Isso interfere diretamente nos planos da Uber e semelhantes de diminuir seus custos operacionais com motoristas, antes que novas resoluções sejam passadas mundo afora as obrigando a arcar com encargos trabalhistas. Talvez não haja tempo o bastante.
Enquanto não há tempo para algumas, outras nadam nesse novo mar. É o caso própria Tesla, que recentemente anunciou que colocará milhares de carros autônomos na rua ainda este ano. A empresa tem utilizado visão computacional e sensores há anos em seus carros elétricos e agora promete uma solução de direção autônoma onde basta apenas uma atualização para que modelos não-autônomos recebam a novidade.
O plano da empresa é mais ousado do que o de qualquer outra, pois a Tesla já possui sensores em carros comuns na rua, diferentemente de competidoras que têm apenas uma centena de testes rodando, como a Uber e a Waymo.
A quantidade de informações em bancos de dados é diretamente ligada à qualidade de qualquer Inteligência Artificial, necessária para os carros autônomos.
Além disso, os clientes da Tesla já estão acostumados com um carro que é aberto por aplicativo e totalmente digital, contribuindo para a adoção inicial e diminuição da barreira negativa.
Outro ponto importante nos carros autônomos da Tesla é que eles apostam em serviços, onde não possuímos o carro e só o solicitamos. E nesse momento podemos ainda escolher dirigir e só acionar o modo autônomo se estivermos confortáveis. Ou seja, a barreira de entrada causada pela percepção negativa das pessoas em um carro que se dirige sozinho é menor, pois elas estão aptas a dirigir.
O carro só anda sem motorista quando quisermos ou entre um chamado e outro, conseguindo o que a Uber e afins mais querem mas ainda estão muito longe de alcançar: não ter motoristas para pagar.

========

Instruções da tarefa: Redija a continuação do trecho acima sobre os carros autônomos da Tesla, começando logo após a sua última frase.

========

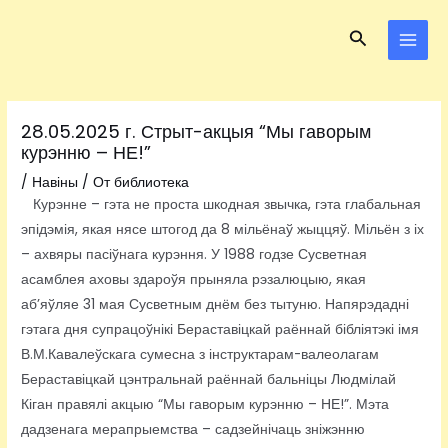
Перейти
Навигация
MAI
Поиск
к
по
MEN
содержимому
записям
28.05.2025 г. Стрыт-акцыя “Мы гаворым
курэнню – НЕ!”
/
Навіны
/ От
библиотека
Курэнне – гэта не проста шкодная звычка, гэта глабальная
эпідэмія, якая нясе штогод да 8 мільёнаў жыццяў. Мільён з іх
– ахвяры пасіўнага курэння. У 1988 годзе Сусветная
асамблея аховы здароўя прыняла рэзалюцыю, якая
аб’яўляе 31 мая Сусветным днём без тытуню. Напярэдадні
гэтага дня супрацоўнікі Бераставіцкай раённай бібліятэкі імя
В.М.Кавалеўскага сумесна з інструктарам-валеолагам
Бераставіцкай цэнтральнай раённай бальніцы Людмілай
Кіган правялі акцыю “Мы гаворым курэнню – НЕ!”. Мэта
дадзенага мерапрыемства – садзейнічаць зніжэнню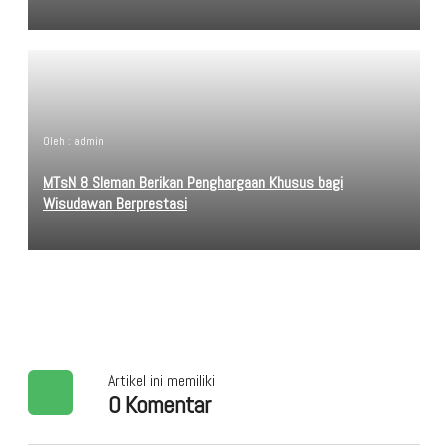
Oleh : admin
MTsN 8 Sleman Berikan Penghargaan Khusus bagi
Wisudawan Berprestasi
Artikel ini memiliki
0 Komentar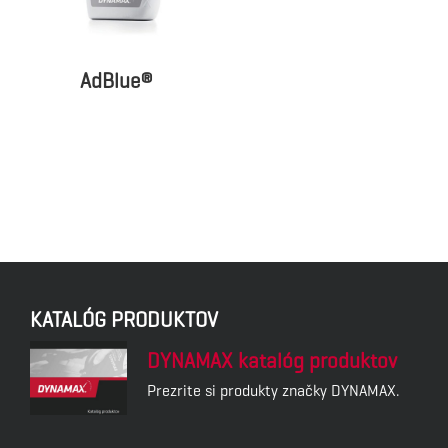
AdBlue®
KATALÓG PRODUKTOV
DYNAMAX katalóg produktov
Prezrite si produkty značky DYNAMAX.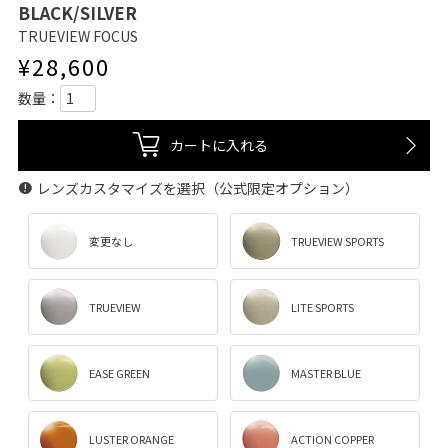
BLACK/SILVER
TRUEVIEW FOCUS
¥
28,600
カートに入れる
レンズカスタマイズを選択（公式限定オプション）
変更なし
TRUEVIEW SPORTS
TRUEVIEW
LITE SPORTS
EASE GREEN
MASTER BLUE
LUSTER ORANGE
ACTION COPPER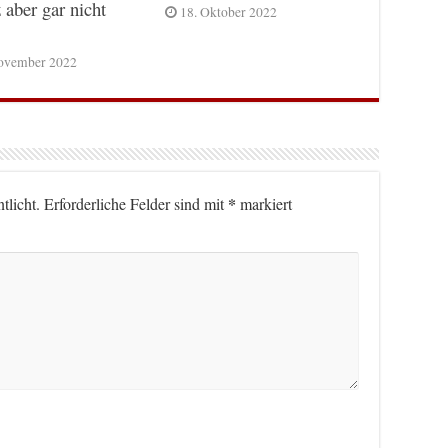
 aber gar nicht
18. Oktober 2022
ovember 2022
*
tlicht.
Erforderliche Felder sind mit
markiert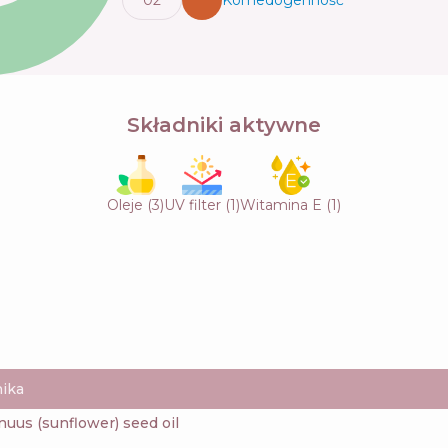
Składniki aktywne
Oleje
(
3
)
UV filter
(
1
)
Witamina E
(
1
)
ika
nnuus (sunflower) seed oil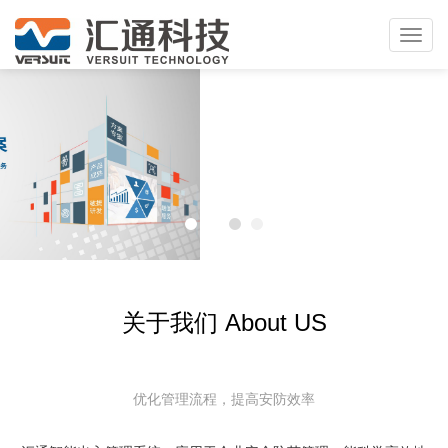
Toggl
navig
关于我们 About US
优化管理流程，提高安防效率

========

Resposta:
Nesse cenário, a Tesla se torna uma grande concorrente à Uber, fazendo frente aos seus serviços e tornando ainda mais inviável o modelo de negócios atual dos carros compartilhados por app.
Imagine que você poderá comprar um carro autônomo – cerca de $38 mil dólares na versão básica – e usá-lo como robotáxi nas horas vagas, fazendo cerca de $30 mil dólares ao ano. Em pouco mais de 12 meses o investimento inicial se paga.
É claro que essas são previsões otimistas. No Brasil, em particular, ainda não temos estrutura para carros elétricos, o que atrasará a adoção desses modelos. Além disso, um carro que se paga “sozinho” logo seria bom demais pra ser verdade, enchendo nossas cidades desses veículos e diminuindo drasticamente o preço das viagens, tornando mais difícil lucrar assim.
Outro fator é que não existe qualquer marco regulatório para carros autônomos no Brasil, embora a experiência com o “problema Uber”tenha tornada mais dinâmica a estrutura de gestão das cidades e do uso viário.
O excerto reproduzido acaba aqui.